Слова: ящик, яма = обнимающие: ямки = ухват; якорь = цепляющийся за корье; ястреб = берущий падаль — стребу; язва = раскрывающая зев; ялая, яловые = пустая внутри; ядро = внутренности шара.
Новизна этих приставок дает нам только лишнюю уверенность в ненужности всяких филологических изысканий, так как, не будучи зарегистрированы официальным языковедением, они своей наглядностью грызут внутренности языковеда, мечтающего о диете грамматических сухариков.
Поэтому пусть и впредь они останутся запретными для его ежедневного супа глупости. На основании закона об авторском праве, мы запрещаем пользоваться ими кроме как в стихах и тем более вносить их в списки каких бы то ни было руководств и пособий.
16 октября 1916.
(Обзор Временника. Книжное поле)
— Движение стихоловства захватывает все более крепостей у высохшего языка, запаленного бегом пространств человечества. Попытки выйти из трех измерений: рифмы, размера и содержания приняли массовый характер общего гула взволнованных поэтических толп.
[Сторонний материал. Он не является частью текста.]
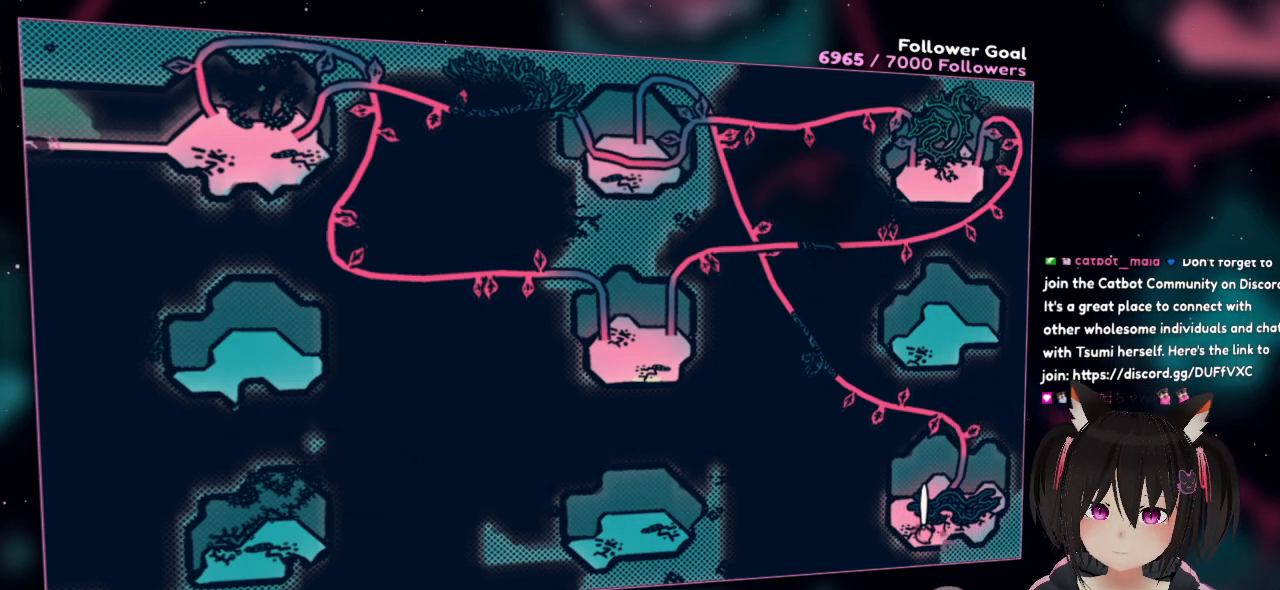
{"buttons": ["R2"], "left_stick": "center", "right_stick": "center", "events": []}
По большей части они не идут дальше усвоения внешнего вида предводителей, что часто бывает смешно и уродливо. Поэтические маленькие Цахесы Цинноберы усвоили тон победы, как реплику, подслушанную нами в малороссийском селе: грудной ребенок, спавший на руках матери (поэзии?) вдруг сказал басом: — «Мама, дай с…, а то батогом!».
— Исследование закона времени В. В. Хлебникова все более определяется как закон мира. Между тем неслышные результат этих исследований крадутся кабинетами ученых. Не удивимся, если присвоенный кем-либо, он неожиданно появится в чьей-нибудь «общедоступной» теории, как «давно подозреваемое» четвертое измерение.
— В «Русских Ведомостях» В. Я. Брюсов, разбирая стихи г. Эренбурга, ни с того ни с сего, обернулся с окриком (страха?) на авторов «Трубы Марсиан», обозвав ее «грубым оригинальничаньем». Мы не ставим в упрек это человеку, раздраженному дружными лаем критиков, почуявших слабость волчьих зубов, но удивляемся почему В. Я. Брюсов не подтвердил своей мысли разбором обращенного к его поколению обвинения? Неужели страницы обслуживаемой им газеты диктуют и ему темы его критических обращений?
— Изданное и-вом Центрифуга « Распевочное единство » явилось странным опытом саморекламы издателя на могиле не могущего защититься автора. Замышленная, очевидно как боевое выступление в области исследования стиха, написанная великолепно горящим языком, с острыми и самобытными терминами, с новизной основных положений, книга эта издана г. Бобровыми в виде ученической работы, снабженной снисходительным предисловием с одной стороны и комментариями с другой. Такой псевдо-научный сандвич конечно съеден псевдо-ученым рынком с охотой и уже одни благожелательные отзывы о ней филистеров могли бы возмутить всякого не помышляющего о славе благонамеренной учености. Кроме такого извращения умышленной внешности творения одного из самых молодых и горячих участников «Лирня» неприятно и грустно видеть как комментатор заботится об издании своих комментариев, якобы предвосхищающих мысли оригинального творения, а не о нем самом, хотя бы наприм. печатая титульный лист комментарий крупнейшим шрифтом и помещая свой личный автограф на обложке.